All of this starts with one question: If I delete your AST, CFG, sanitizer database, and symbol tables, can we still find bugs? Of course we can, because we're human. This talk is about teaching LLMs to do the same, or even better, by stealing our own cognitive playbook.

Ruikai: Tree-of-AST was a project that we worked on a year prior for Black Hat, which is also where most of the philosophy of the Deductive Engine came from. It's a project where we put Google Deepmind's Tree-of-Thought strategic decision-making process for LLMs into security, under Taint Analysis.

Taint Analysis is the security research methodology that most closely resembles how we find bugs at a cognitive level.
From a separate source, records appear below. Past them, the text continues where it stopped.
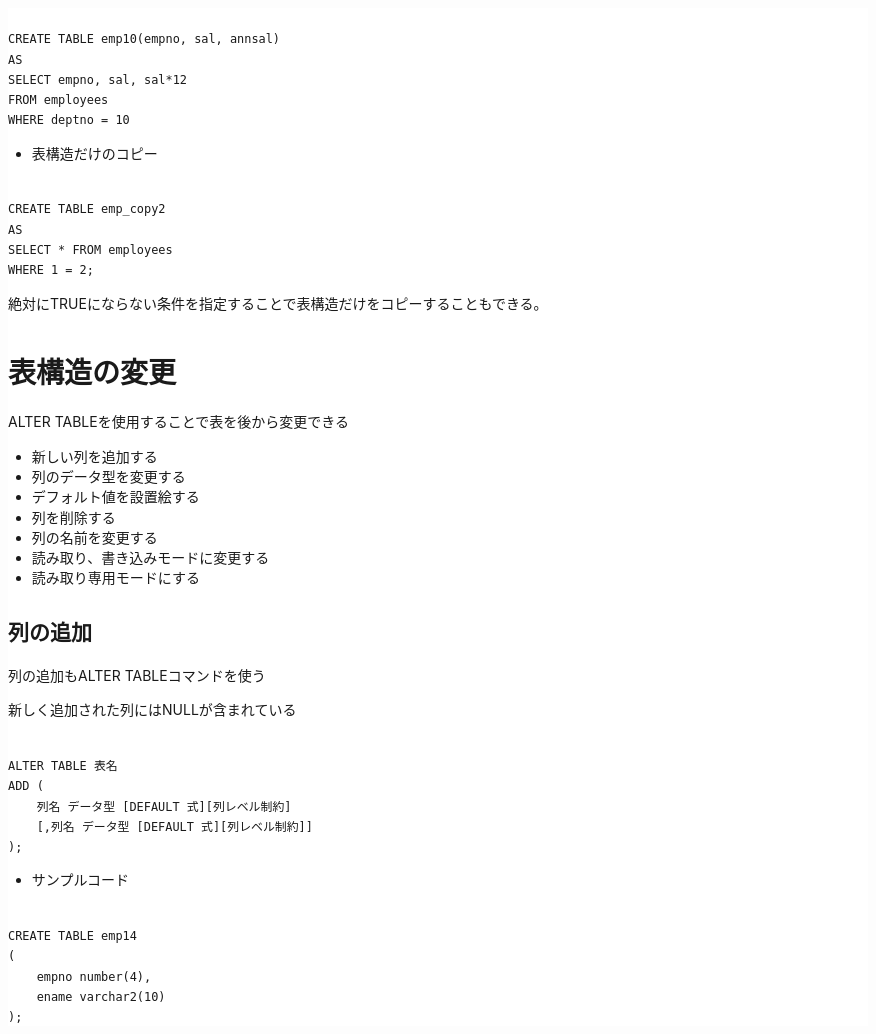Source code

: <pre><code>
CREATE TABLE emp10(empno, sal, annsal)
AS
SELECT empno, sal, sal*12
FROM employees
WHERE deptno = 10
</code></pre>

- 表構造だけのコピー

<pre><code>
CREATE TABLE emp_copy2
AS
SELECT * FROM employees
WHERE 1 = 2;
</code></pre>

絶対にTRUEにならない条件を指定することで表構造だけをコピーすることもできる。








# 表構造の変更


ALTER TABLEを使用することで表を後から変更できる

- 新しい列を追加する
- 列のデータ型を変更する
- デフォルト値を設置絵する
- 列を削除する
- 列の名前を変更する
- 読み取り、書き込みモードに変更する
- 読み取り専用モードにする

## 列の追加

列の追加もALTER TABLEコマンドを使う

新しく追加された列にはNULLが含まれている

<pre><code>
ALTER TABLE 表名
ADD (
    列名 データ型 [DEFAULT 式][列レベル制約]
    [,列名 データ型 [DEFAULT 式][列レベル制約]]
);
</code></pre>


- サンプルコード

<pre><code>
CREATE TABLE emp14
(
    empno number(4),
    ename varchar2(10)
);
</code></pre>
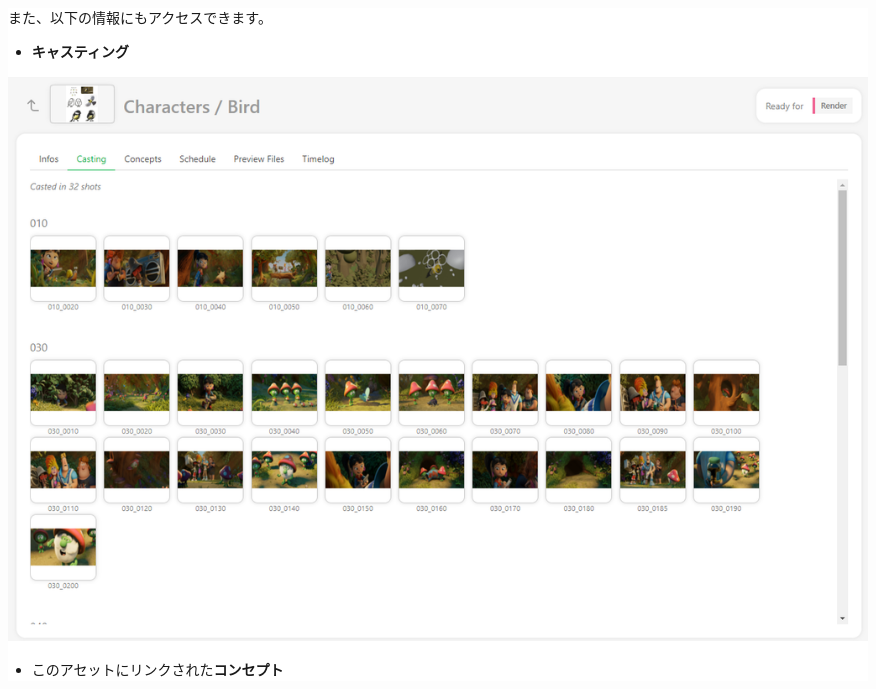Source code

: また、以下の情報にもアクセスできます。

- **キャスティング**

![アセット詳細ページのキャスティング](../img/getting-started/asset_detail_page_casting.png)

- このアセットにリンクされた**コンセプト**

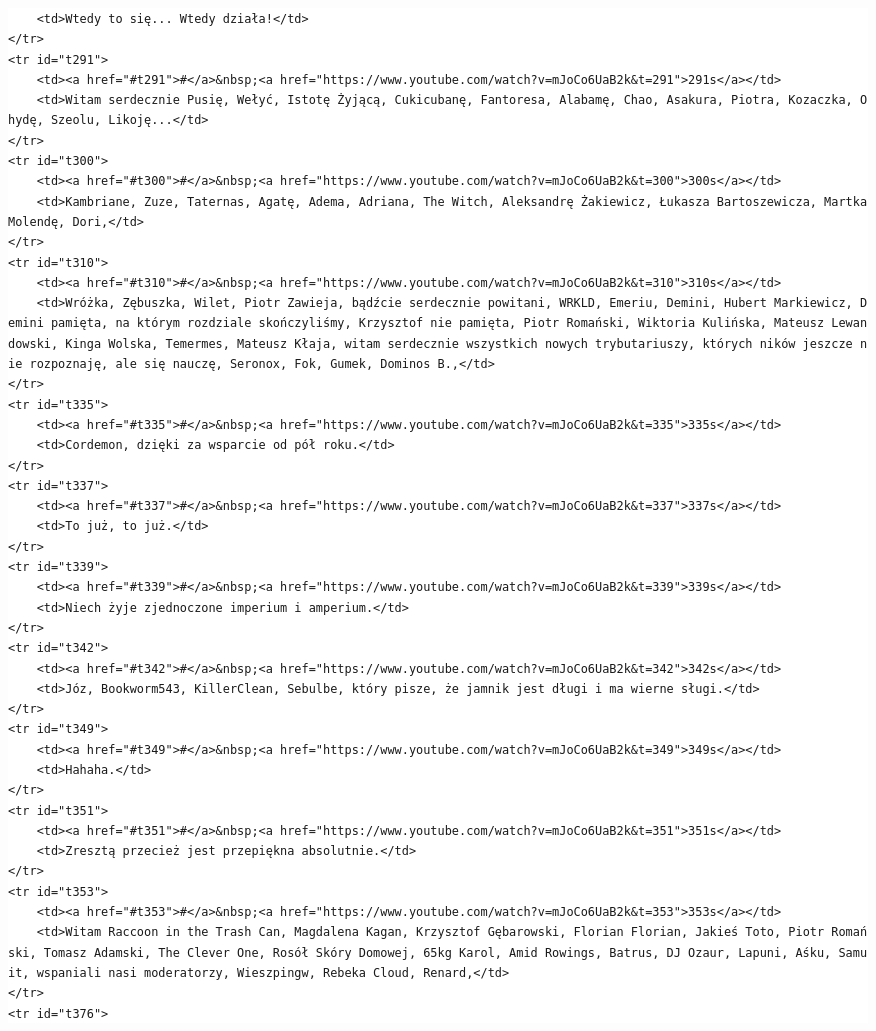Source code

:         <td>Wtedy to się... Wtedy działa!</td>
    </tr>
    <tr id="t291">
        <td><a href="#t291">#</a>&nbsp;<a href="https://www.youtube.com/watch?v=mJoCo6UaB2k&t=291">291s</a></td>
        <td>Witam serdecznie Pusię, Wełyć, Istotę Żyjącą, Cukicubanę, Fantoresa, Alabamę, Chao, Asakura, Piotra, Kozaczka, Ohydę, Szeolu, Likoję...</td>
    </tr>
    <tr id="t300">
        <td><a href="#t300">#</a>&nbsp;<a href="https://www.youtube.com/watch?v=mJoCo6UaB2k&t=300">300s</a></td>
        <td>Kambriane, Zuze, Taternas, Agatę, Adema, Adriana, The Witch, Aleksandrę Żakiewicz, Łukasza Bartoszewicza, Martka Molendę, Dori,</td>
    </tr>
    <tr id="t310">
        <td><a href="#t310">#</a>&nbsp;<a href="https://www.youtube.com/watch?v=mJoCo6UaB2k&t=310">310s</a></td>
        <td>Wróżka, Zębuszka, Wilet, Piotr Zawieja, bądźcie serdecznie powitani, WRKLD, Emeriu, Demini, Hubert Markiewicz, Demini pamięta, na którym rozdziale skończyliśmy, Krzysztof nie pamięta, Piotr Romański, Wiktoria Kulińska, Mateusz Lewandowski, Kinga Wolska, Temermes, Mateusz Kłaja, witam serdecznie wszystkich nowych trybutariuszy, których ników jeszcze nie rozpoznaję, ale się nauczę, Seronox, Fok, Gumek, Dominos B.,</td>
    </tr>
    <tr id="t335">
        <td><a href="#t335">#</a>&nbsp;<a href="https://www.youtube.com/watch?v=mJoCo6UaB2k&t=335">335s</a></td>
        <td>Cordemon, dzięki za wsparcie od pół roku.</td>
    </tr>
    <tr id="t337">
        <td><a href="#t337">#</a>&nbsp;<a href="https://www.youtube.com/watch?v=mJoCo6UaB2k&t=337">337s</a></td>
        <td>To już, to już.</td>
    </tr>
    <tr id="t339">
        <td><a href="#t339">#</a>&nbsp;<a href="https://www.youtube.com/watch?v=mJoCo6UaB2k&t=339">339s</a></td>
        <td>Niech żyje zjednoczone imperium i amperium.</td>
    </tr>
    <tr id="t342">
        <td><a href="#t342">#</a>&nbsp;<a href="https://www.youtube.com/watch?v=mJoCo6UaB2k&t=342">342s</a></td>
        <td>Józ, Bookworm543, KillerClean, Sebulbe, który pisze, że jamnik jest długi i ma wierne sługi.</td>
    </tr>
    <tr id="t349">
        <td><a href="#t349">#</a>&nbsp;<a href="https://www.youtube.com/watch?v=mJoCo6UaB2k&t=349">349s</a></td>
        <td>Hahaha.</td>
    </tr>
    <tr id="t351">
        <td><a href="#t351">#</a>&nbsp;<a href="https://www.youtube.com/watch?v=mJoCo6UaB2k&t=351">351s</a></td>
        <td>Zresztą przecież jest przepiękna absolutnie.</td>
    </tr>
    <tr id="t353">
        <td><a href="#t353">#</a>&nbsp;<a href="https://www.youtube.com/watch?v=mJoCo6UaB2k&t=353">353s</a></td>
        <td>Witam Raccoon in the Trash Can, Magdalena Kagan, Krzysztof Gębarowski, Florian Florian, Jakieś Toto, Piotr Romański, Tomasz Adamski, The Clever One, Rosół Skóry Domowej, 65kg Karol, Amid Rowings, Batrus, DJ Ozaur, Lapuni, Aśku, Samuit, wspaniali nasi moderatorzy, Wieszpingw, Rebeka Cloud, Renard,</td>
    </tr>
    <tr id="t376">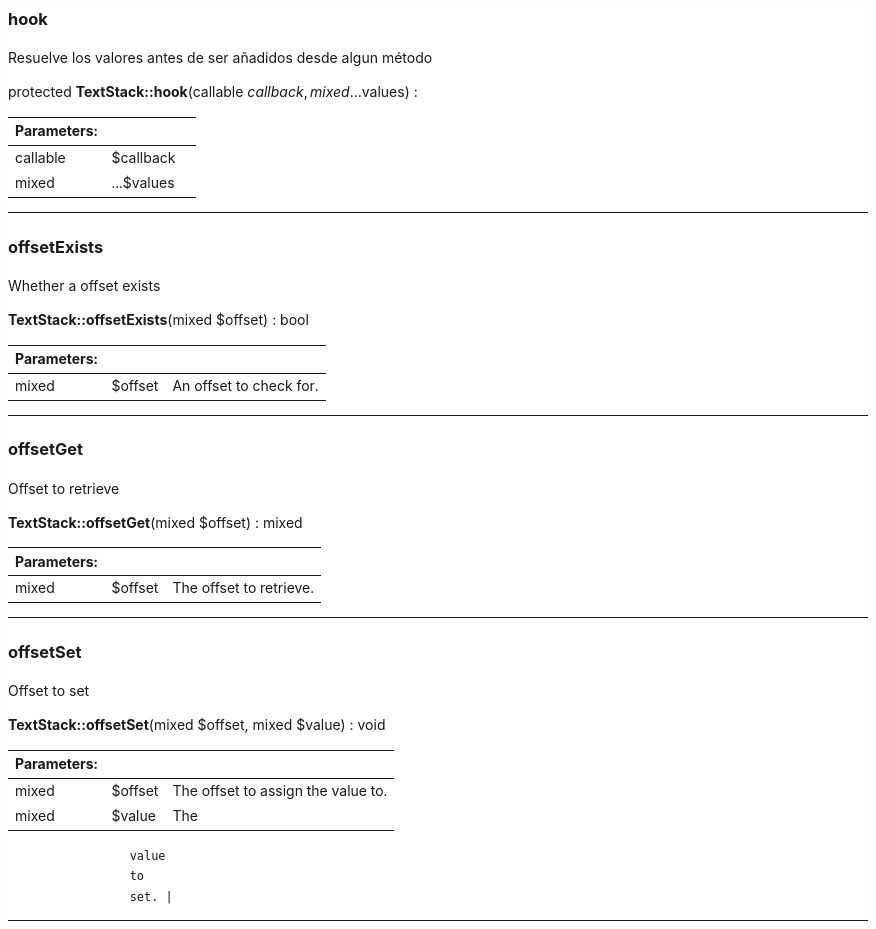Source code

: 
### hook
Resuelve los valores antes de ser añadidos desde algun método


protected **TextStack::hook**(callable $callback, mixed ...$values) : 


|Parameters: | | |
| --- | --- | --- |
|callable |$callback |  |
|mixed |...$values |  |

---


### offsetExists
Whether a offset exists


**TextStack::offsetExists**(mixed $offset) : bool


|Parameters: | | |
| --- | --- | --- |
|mixed |$offset | An offset to check for. |

---


### offsetGet
Offset to retrieve


**TextStack::offsetGet**(mixed $offset) : mixed


|Parameters: | | |
| --- | --- | --- |
|mixed |$offset | The offset to retrieve. |

---


### offsetSet
Offset to set


**TextStack::offsetSet**(mixed $offset, mixed $value) : void


|Parameters: | | |
| --- | --- | --- |
|mixed |$offset | The offset to assign the value to. |
|mixed |$value | The
                     value
                     to
                     set. |

---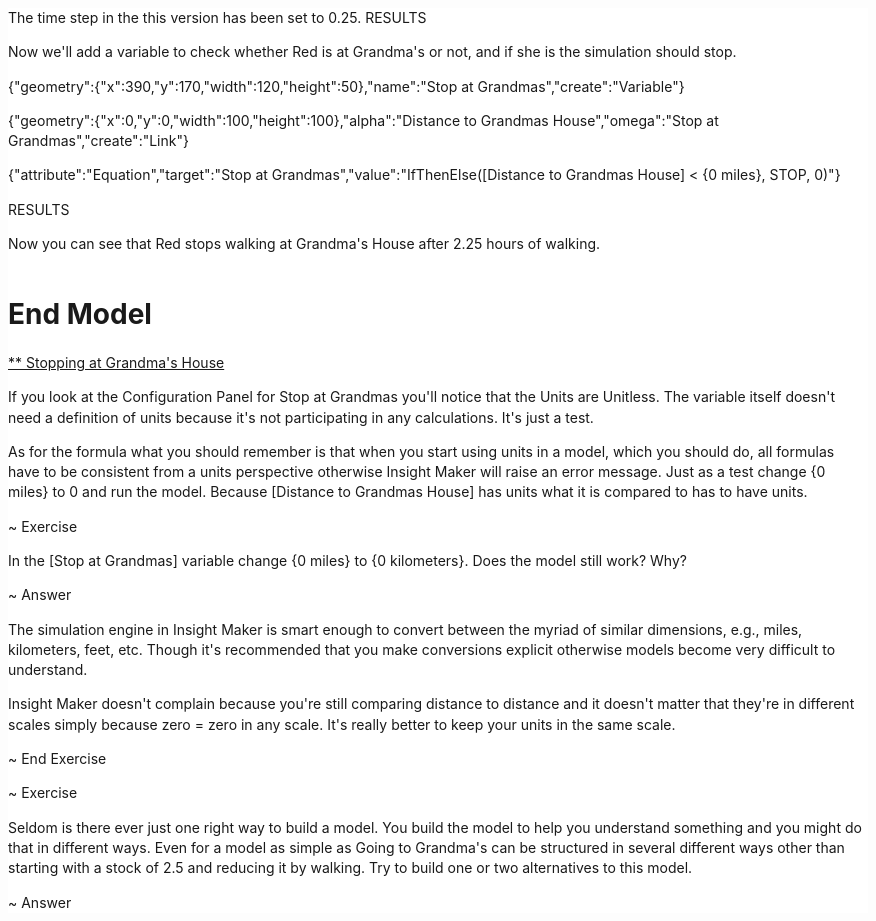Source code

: The time step in the this version has been set to 0.25.
RESULTS

Now we'll add a variable to check whether Red is at Grandma's or not, and if she is the simulation should stop.

{"geometry":{"x":390,"y":170,"width":120,"height":50},"name":"Stop at Grandmas","create":"Variable"}

{"geometry":{"x":0,"y":0,"width":100,"height":100},"alpha":"Distance to Grandmas House","omega":"Stop at Grandmas","create":"Link"}

{"attribute":"Equation","target":"Stop at Grandmas","value":"IfThenElse([Distance to Grandmas House] < {0 miles}, STOP, 0)"}

RESULTS

Now you can see that Red stops walking at Grandma's House after 2.25 hours of walking.

# End Model

[** Stopping at Grandma's House](http://insightmaker.com/insight/6778)

If you look at the Configuration Panel for Stop at Grandmas you'll notice that the Units are Unitless. The variable itself doesn't need a definition of units because it's not participating in any calculations. It's just a test.

As for the formula what you should remember is that when you start using units in a model, which you should do, all formulas have to be consistent from a units perspective otherwise Insight Maker will raise an error message. Just as a test change {0 miles} to 0 and run the model. Because [Distance to Grandmas House] has units what it is compared to has to have units.

~ Exercise

In the [Stop at Grandmas] variable change {0 miles} to {0 kilometers}. Does the model still work? Why?

~ Answer

The simulation engine in Insight Maker is smart enough to convert between the myriad of similar dimensions, e.g., miles, kilometers, feet, etc. Though it's recommended that you make conversions explicit otherwise models become very difficult to understand.

Insight Maker doesn't complain because you're still comparing distance to distance and it doesn't matter that they're in different scales simply because zero = zero in any scale. It's really better to keep your units in the same scale.

~ End Exercise

~ Exercise

Seldom is there ever just one right way to build a model. You build the model to help you understand something and you might do that in different ways. Even for a model as simple as Going to Grandma's can be structured in several different ways other than starting with a stock of 2.5 and reducing it by walking. Try to build one or two alternatives to this model.

~ Answer
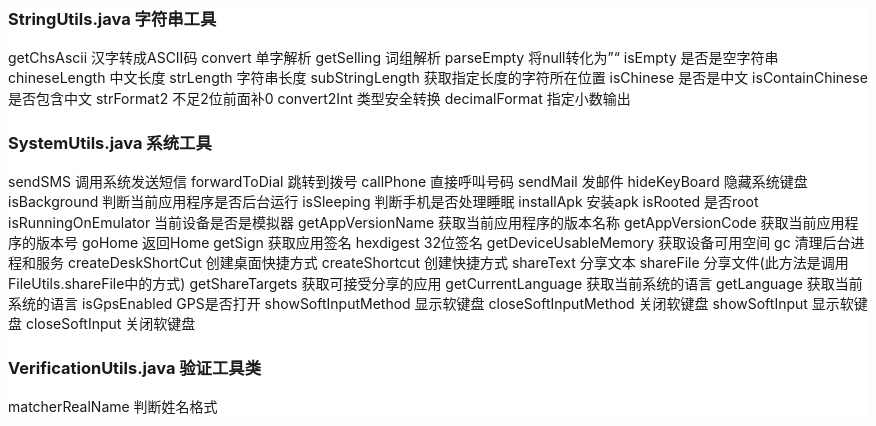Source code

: ### StringUtils.java 字符串工具

getChsAscii 汉字转成ASCII码
convert 单字解析
getSelling 词组解析
parseEmpty 将null转化为”“
isEmpty 是否是空字符串
chineseLength 中文长度
strLength 字符串长度
subStringLength 获取指定长度的字符所在位置
isChinese 是否是中文
isContainChinese 是否包含中文
strFormat2 不足2位前面补0
convert2Int 类型安全转换
decimalFormat 指定小数输出

### SystemUtils.java 系统工具

sendSMS 调用系统发送短信
forwardToDial 跳转到拨号
callPhone 直接呼叫号码
sendMail 发邮件
hideKeyBoard 隐藏系统键盘
isBackground 判断当前应用程序是否后台运行
isSleeping 判断手机是否处理睡眠
installApk 安装apk
isRooted 是否root
isRunningOnEmulator 当前设备是否是模拟器
getAppVersionName 获取当前应用程序的版本名称
getAppVersionCode 获取当前应用程序的版本号
goHome 返回Home
getSign 获取应用签名
hexdigest 32位签名
getDeviceUsableMemory 获取设备可用空间
gc 清理后台进程和服务
createDeskShortCut 创建桌面快捷方式
createShortcut 创建快捷方式
shareText 分享文本
shareFile 分享文件(此方法是调用FileUtils.shareFile中的方式)
getShareTargets 获取可接受分享的应用
getCurrentLanguage 获取当前系统的语言
getLanguage 获取当前系统的语言
isGpsEnabled GPS是否打开
showSoftInputMethod 显示软键盘
closeSoftInputMethod 关闭软键盘
showSoftInput 显示软键盘
closeSoftInput 关闭软键盘

### VerificationUtils.java 验证工具类

matcherRealName 判断姓名格式
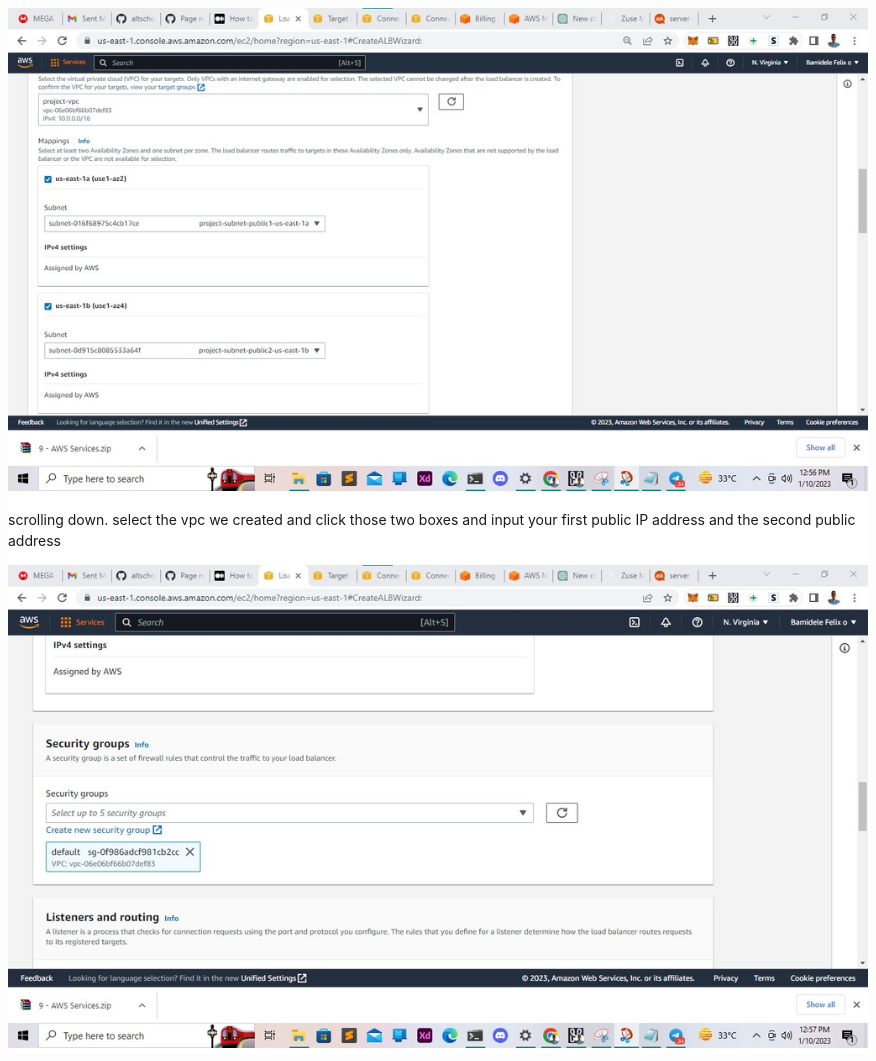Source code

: ![adding VPC](https://github.com/Felamsy/Altschool-Holiday-challenge-/blob/main/images/adding%20vpc%20to%20load%20balancer.jpg)

scrolling down. select the vpc we created and click those two boxes and input your first public IP address and the second public address

![Creating NEw Security Group](https://github.com/Felamsy/Altschool-Holiday-challenge-/blob/main/images/creating%20new%20security%20group.jpg)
Specifically, under the roof of Taint Pruning, we treat vulnerability research as an exploration problem where we generate AST or CFG as the position trees and deliberately explore them to connect the sync to source. By exploring around this project, we ran into some other very interesting questions and a deeper understanding of how this combination of Taint Analysis and LLM can be interesting.

Ruikai: During the R&D process of Tree-of-ASTs, by asking ourselves how the Dataflow Engine works (since we have to upgrade our own Dataflow Engine in the R&D process), it led us to the discovery of simple general heuristics by taking a counterintuitive perspective. In the meantime, by asking ourselves how to apply ASTs, we found this secured research methodology that we as secured researchers use naturally and intuitively. This methodology includes pages of explanation on how it can be analytically advantageous, even for LLMs.